Renzi e le dimissioni congelate. Quale futuro per l'Italia
Politica Lombardia

Renzi e le dimissioni congelate. Quale futuro per l'Italia

martedì 6 dicembre, 2016

MILANO, 6 DICEMBRE - Sarà solo questione di giorni quella legata alla formalizzazione delle dimissioni del premier uscente, Matteo Renzi. Il segretario Pd rassegnerà infatti le proprie dimissioni al Capo dello Stato probabilmente nella giornata del 9 dicembre, a margine dell’approvazione della legge di Bilancio. Ed ora si giunge alla resa dei conti: quale futuro per l’Italia dopo l’addio post-referendum del Premier?[MORE]

Il resoconto della giornata di ieri si concentra principalmente sul doppio incontro Renzi-Mattarella. Un incontro mattutino, di circa un’ora e poi un altro successivo nel pomeriggio. Il presidente della Repubblica avrebbe nella serata di ieri chiesto il ‘congelamento’ delle dimissioni del Premier, per adempiere al fondamentale impegno istituzionale legato alla legge di Stabilità. Renzi ha tuttavia confermato la propria volontà di dimettersi, così come dichiarato a Palazzo Chigi un’ora dopo i primi exit poll e poco dopo l’inizio di uno spoglio che veniva a decretare una sconfitta netta ed inequivocabile.

Una giornata tesa ed imprevedibile. La stampa avrebbe riferito di uno screzio tra Renzi e Mattarella, in riferimento alla volontà ‘renziana’ di lasciare immediatamente l’incarico. Il senso di responsabilità ha invece prevalso, in attesa di comprendere le future strategie per il Paese. Quali? Come è noto, in caso di crisi governative, la palla passa nelle mani del Capo dello Stato. Scartata l’ipotesi Renzi-bis, l’idea di Mattarella sarebbe quella di vedere a Palazzo Chigi l’instaurazione di un governo tecnico, magari a guida Padoan, già ministro delle Finanze nell’esecutivo Renzi. Un nome molto gradito all’Europa e che si pone in continuità con il quarto governo più longevo della storia repubblicana.

Ma l’arte del ‘vivacchiare’ è concetto non gradito al premier. Che si allinea in mattinata alle richieste della destra lepenista, da Salvini a Meloni, sino al Movimento, di andare immediatamente al voto. Restano tuttavia grane difficili da ignorare: su tutte la questione legata alla legge elettorale, considerata la valenza dell’Italicum limitata unicamente alla Camera. Un dato è certo: la divergenza di opinioni tra il Capo dello Stato ed il premier ormai uscente.
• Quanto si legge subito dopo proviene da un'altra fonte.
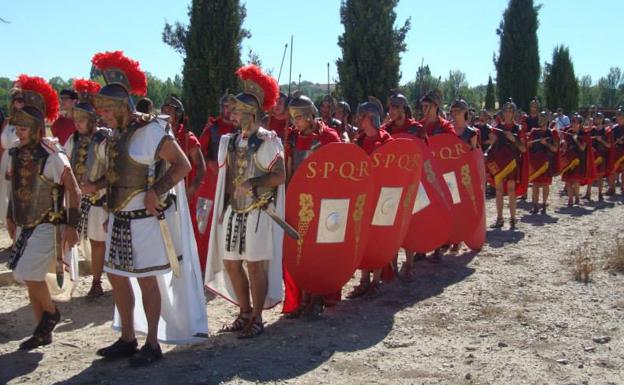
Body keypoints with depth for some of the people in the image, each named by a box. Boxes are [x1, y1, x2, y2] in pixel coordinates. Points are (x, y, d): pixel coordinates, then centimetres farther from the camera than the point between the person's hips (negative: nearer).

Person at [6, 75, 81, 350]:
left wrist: (71, 225, -17)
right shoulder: (17, 154, 5)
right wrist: (11, 218, 19)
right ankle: (43, 332, 21)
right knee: (30, 278, 10)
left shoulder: (52, 156, -16)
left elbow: (73, 191, -14)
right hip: (24, 225, 7)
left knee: (28, 274, -15)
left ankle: (51, 312, 12)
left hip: (47, 225, -7)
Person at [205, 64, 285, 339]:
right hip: (234, 211, 7)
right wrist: (222, 207, 13)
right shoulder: (231, 141, 12)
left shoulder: (267, 141, -9)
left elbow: (280, 175, -14)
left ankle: (257, 319, 12)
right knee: (230, 263, 10)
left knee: (255, 265, -1)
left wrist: (254, 182, -26)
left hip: (258, 212, -7)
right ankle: (245, 313, 26)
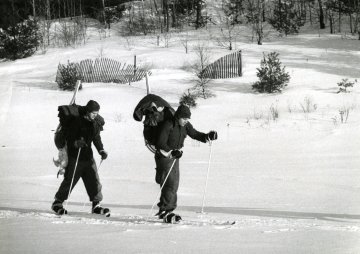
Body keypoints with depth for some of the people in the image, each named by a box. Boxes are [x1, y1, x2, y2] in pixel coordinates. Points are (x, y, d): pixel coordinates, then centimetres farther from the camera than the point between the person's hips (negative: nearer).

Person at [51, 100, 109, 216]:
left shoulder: (95, 123, 7)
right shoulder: (77, 121, -12)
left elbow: (97, 139, 19)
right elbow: (68, 137, -13)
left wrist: (101, 150, 6)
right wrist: (76, 143, -31)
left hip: (88, 156, 6)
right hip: (75, 157, -6)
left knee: (94, 180, 1)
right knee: (69, 180, -5)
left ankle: (96, 205, 9)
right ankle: (57, 203, 9)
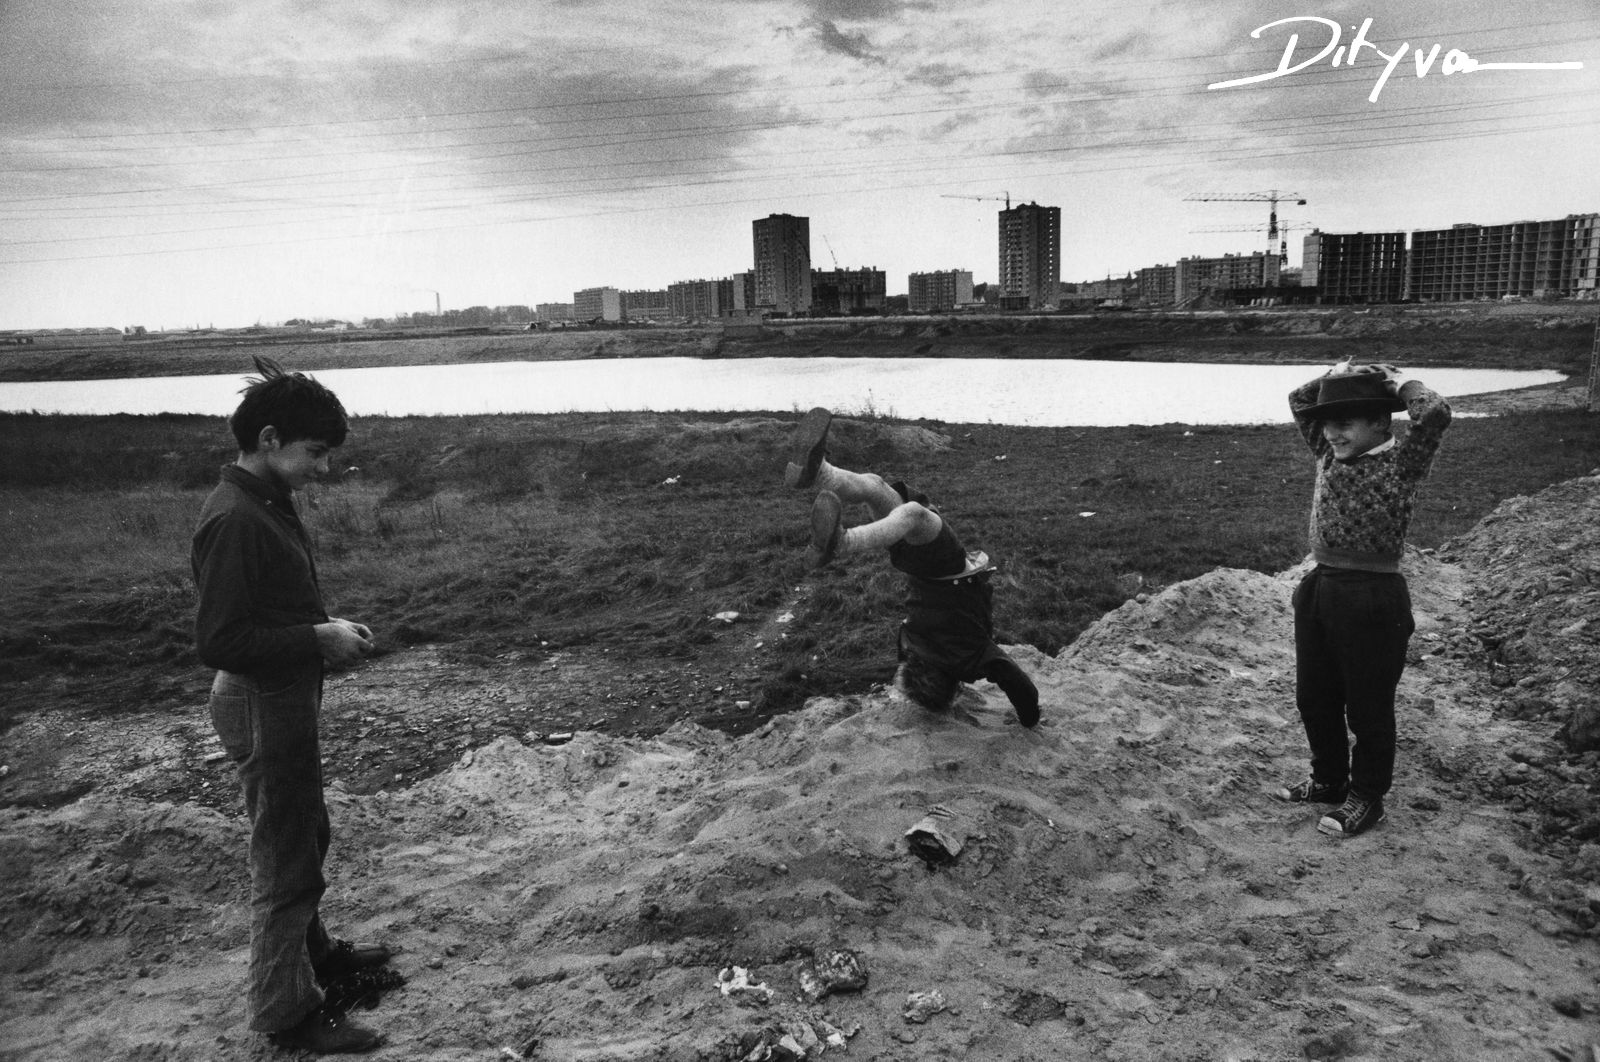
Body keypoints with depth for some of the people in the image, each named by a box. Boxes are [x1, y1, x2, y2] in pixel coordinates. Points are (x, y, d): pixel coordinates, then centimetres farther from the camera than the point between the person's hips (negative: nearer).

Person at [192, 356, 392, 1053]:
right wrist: (320, 640, -21)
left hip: (288, 695, 10)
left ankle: (311, 951, 45)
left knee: (304, 835, 25)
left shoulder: (268, 504, 6)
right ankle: (287, 1010, 20)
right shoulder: (234, 519, -25)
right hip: (262, 702, -10)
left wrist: (327, 630, 4)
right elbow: (219, 642, -27)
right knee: (284, 855, 4)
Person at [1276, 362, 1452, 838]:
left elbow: (1435, 414, -24)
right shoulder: (1328, 455, 10)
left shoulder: (1401, 462, -7)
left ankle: (1367, 798, 24)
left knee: (1368, 707, 7)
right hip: (1318, 590, 7)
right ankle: (1329, 779, 37)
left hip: (1374, 597, -7)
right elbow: (1298, 400, 19)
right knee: (1313, 699, 17)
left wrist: (1399, 384, -8)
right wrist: (1337, 376, 7)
L’idea di Renzi è quella di rilanciarsi immediatamente e ripartire dai 13 milioni di voti ottenuti nella consultazione di domenica. Come? Andando immediatamente al voto. Una mossa attraverso la quale il premier potrebbe ancor più una volta rischiare, tentando il tutto per tutto. E’ quanto emergerebbe da un vertice a Palazzo Chigi con i big ed i fedelissimi: Luca Lotti, Maria Elena Boschi, Maurizio Martina e Matteo Orfini, presidente del partito. Che sia dunque voto tra gennaio e febbraio?

Il pensiero del premier è quello di evitare governi che siano la causa di una ‘morte’ lenta del Pd, spianando la strada ad un successo elettorale targato Cinque Stelle. Il parallelo che ricorre dalle parti del premier è quello fatto con l’ex segretario Bersani, reo di aver appoggiato il governo tecnico Monti prima del fallimento elettorale alle nazionali del 2013. Resta il nodo Mattarella: il presidente della Repubblica, pur ritenendo legittima l’eventuale richiesta di voto, non sarebbe d’accordo sui tempi. Dunque con la data di febbraio. Per la legge elettorale, per la decisione a gennaio della Consulta sull’Italicum. Domani tutto sarà invece un po’ più chiaro, considerata la convocazione della Direzione nazionale Pd alle ore 15. Fondamentale: perché è proprio dal Nazareno che si attendono decisioni che decreteranno il futuro dell’Italia.